- The new 3D printed corneas will bring down the need of cornea donors.
- Using this technique, the entire cornea can be printed within 10 minutes.
- However, it will take several years before doctors could successfully replace it with an actual cornea.
According to the World Health Organization, more than 10 million people worldwide need surgery to prevent trachoma – a contagious bacterial infection that causes corneal blindness. Also, about 5 million people are suffering from total blindness because of corneal scarring.
Despite of a decent number of cornea donors, there is a huge difference between supply and demand of transplantable corneas. That’s why scientists are working on artificial corneal substitutes for the last couple of years.
Now, researchers at the Newcastle University have 3D printed artificial corneas using a special solution, “bio-ink”. The technology will help us in the future to bring down the need of cornea donors, leaving a positive impact on patients and families living with sight loss.
Cornea is the outermost (protective) layer of the eye, which plays a crucial role in focusing vision. Its surface accounts for nearly 80 percent of the eye’s total refractive power. In order to develop an engineering framework of functional corneal substitutes, it’s important to carefully design rotational curvature that provides optical refractive power.
How Did They Do It?

* [TASKS AND EXERCISES]
**1.** What share of the eye's total refractive power does the cornea's surface account for, according to the cornea article?
**2.** Translate this sentence from the cornea article into Spanish: "Using this technique, the entire cornea can be printed within 10 minutes."
**3.** Continue the article on 3D printed corneas from its last heading, "How Did They Do It?"

* [INFORMATION SHOWN]

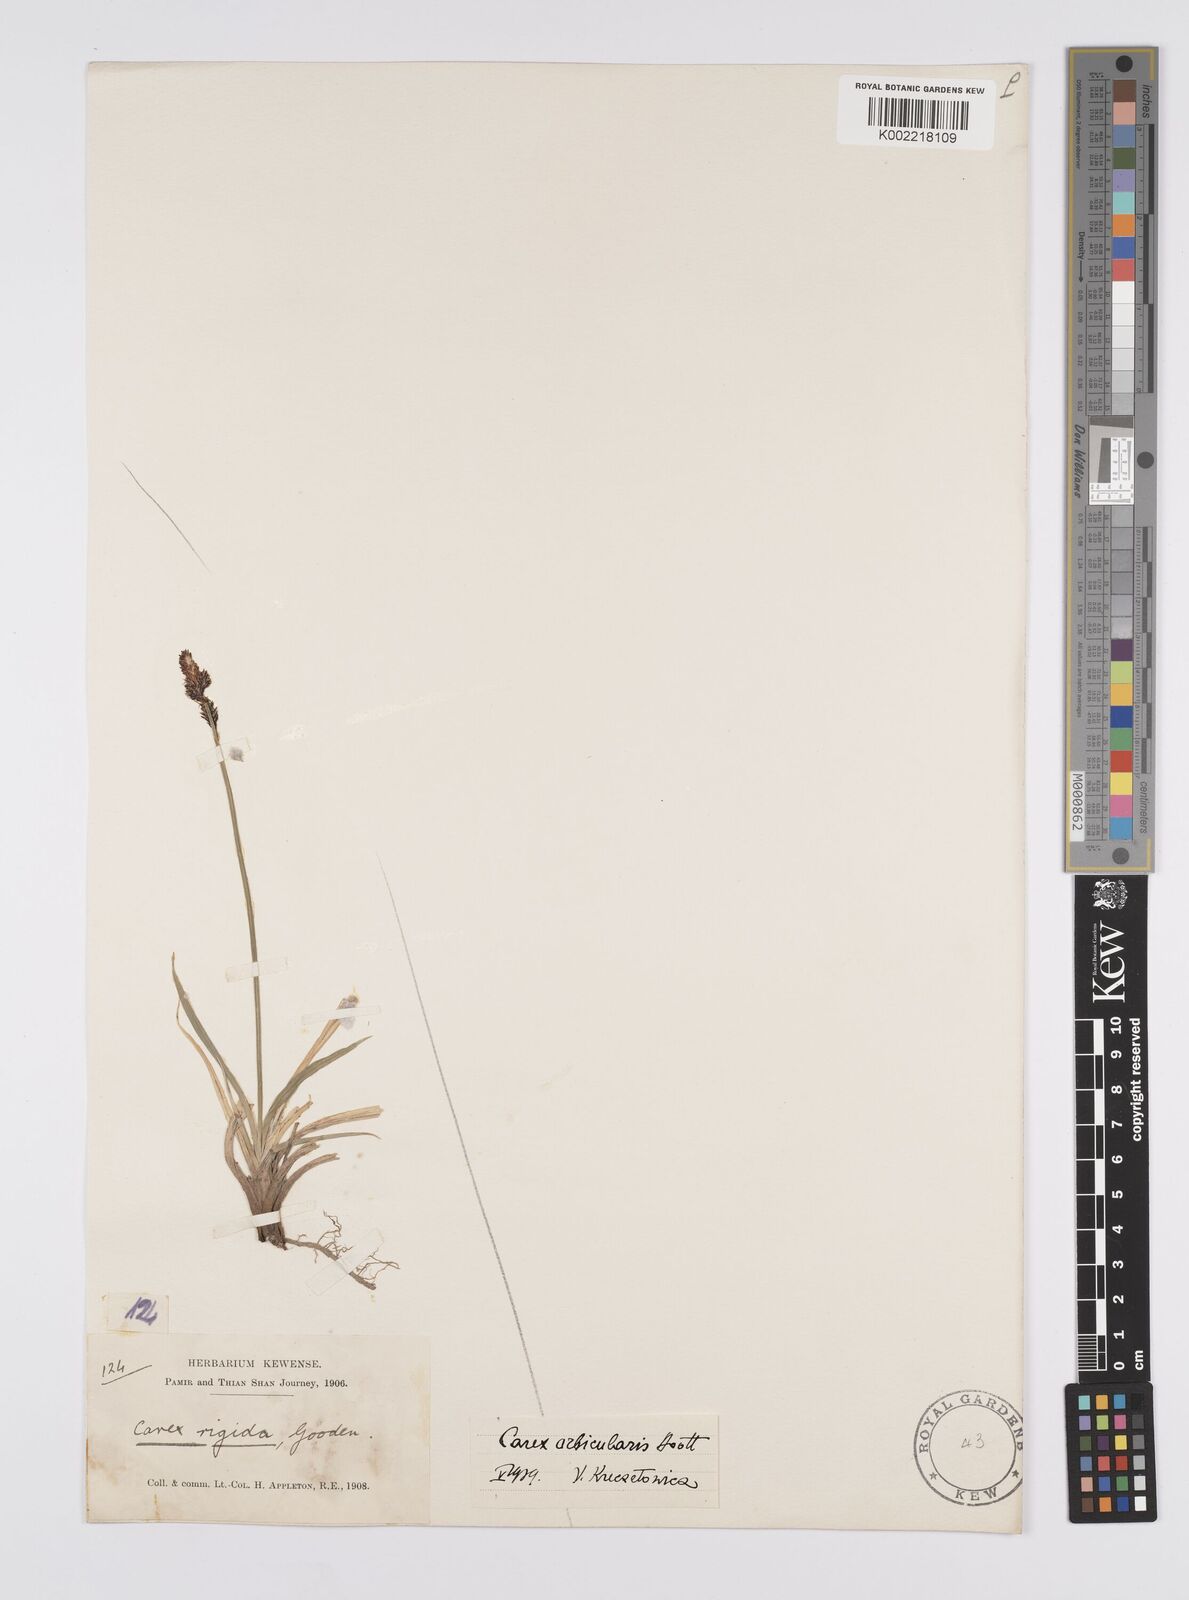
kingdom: Plantae
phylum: Tracheophyta
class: Liliopsida
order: Poales
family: Cyperaceae
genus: Carex
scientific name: Carex orbicularis
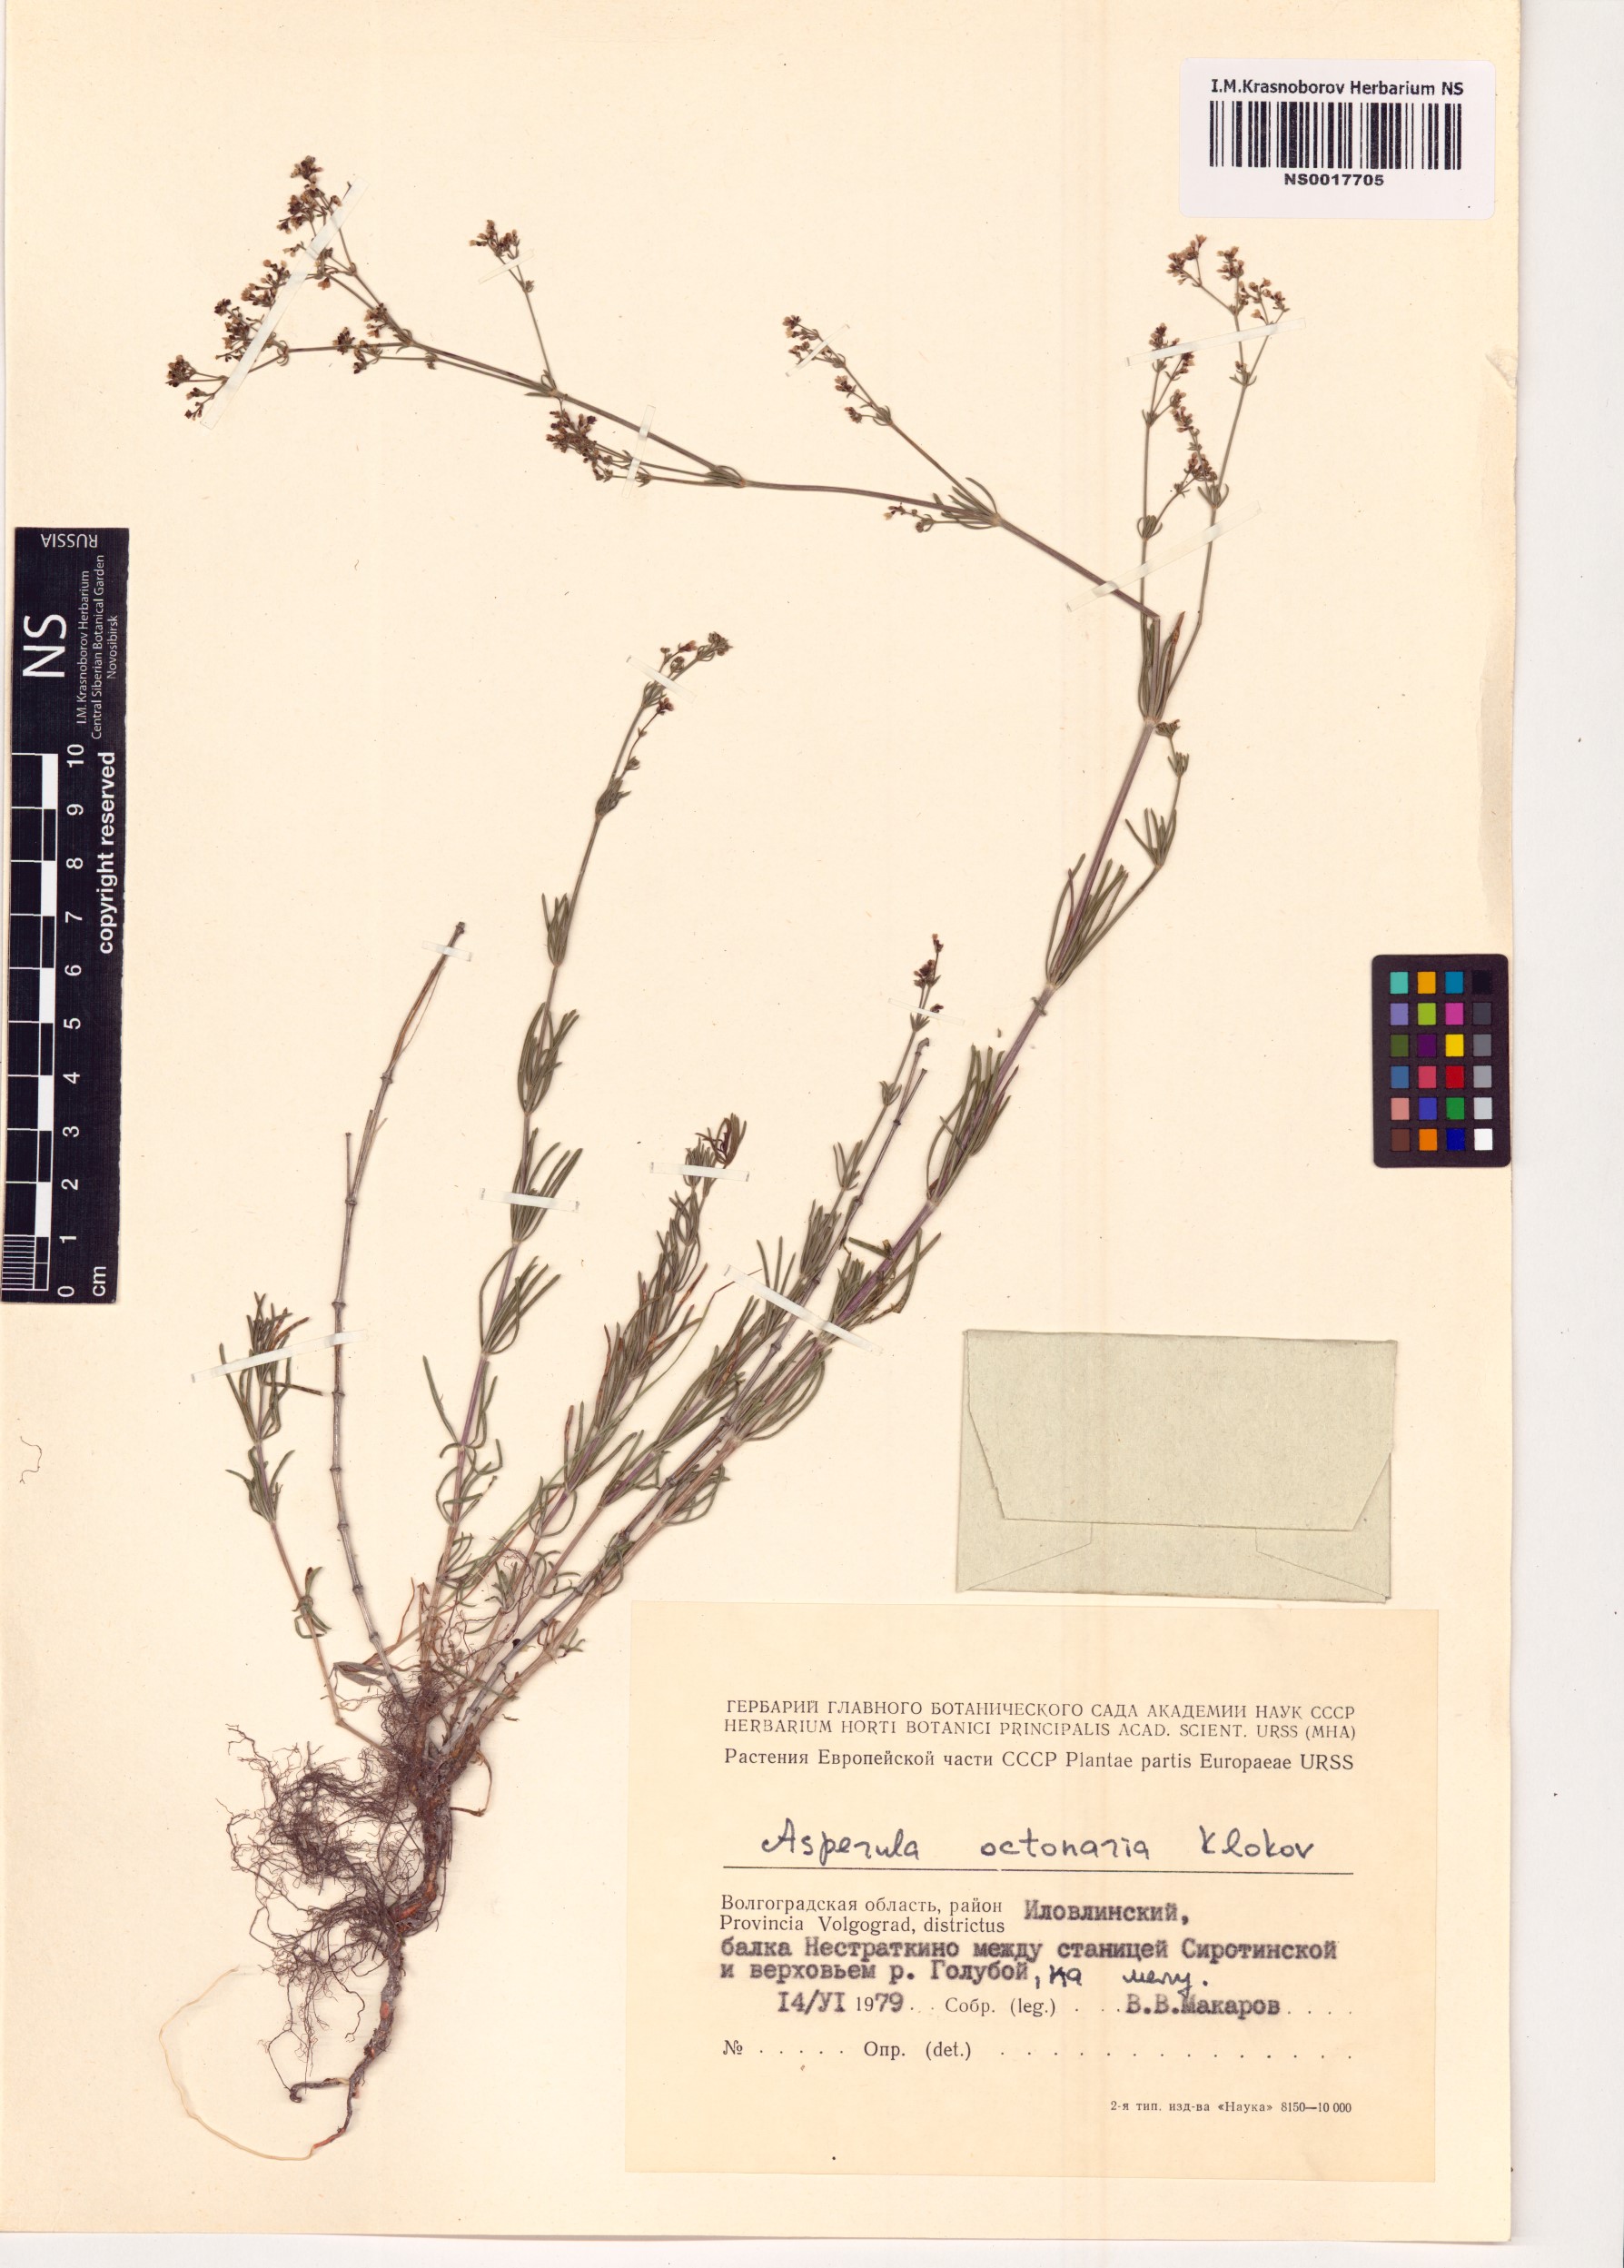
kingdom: Plantae
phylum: Tracheophyta
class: Magnoliopsida
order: Gentianales
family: Rubiaceae
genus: Galium
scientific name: Galium octonarium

* [EXERCISE RESULTS]
**1.** Nearly 80 percent.

**2.** Con esta técnica, la córnea entera puede imprimirse en 10 minutos.

**3.**
Scientists mixed human corneal stromal cells (obtained from a healthy donor) with sodium alginate and methacrylated type I collagen to produce a unique gel (what they call “bio-ink”) that could be 3D printed.
They used this gel in an inexpensive 3D bio-printer; it ejected the bio-ink in concentric circles to create cornea-like shape. The speed of the printing process was more than impressive – it only took 10 minutes to print the entire cornea.
The mixture of collagen and alginate creates a solution strong enough to hold the shape of stem cells while keeping it alive at room temperature. To squeeze it out of the printer’s nozzle, the solution isn’t made too hard.
With bio-ink, users can print tissues without worrying about the cell growth. They can even configure the shape of a cornea according the patient’s specifications. To speed up the process, dimensions of tissue could be extracted from patients’ cornea by scanning their eye.
These scans are expressed in the form of a unique G-code, which could be automatically measured by 3D printing software at specific resolutions. The capability of replicating things like undercuts, concavity and convoluted patterns is function of the complexity of 3D figures, such as circles, lines, and points.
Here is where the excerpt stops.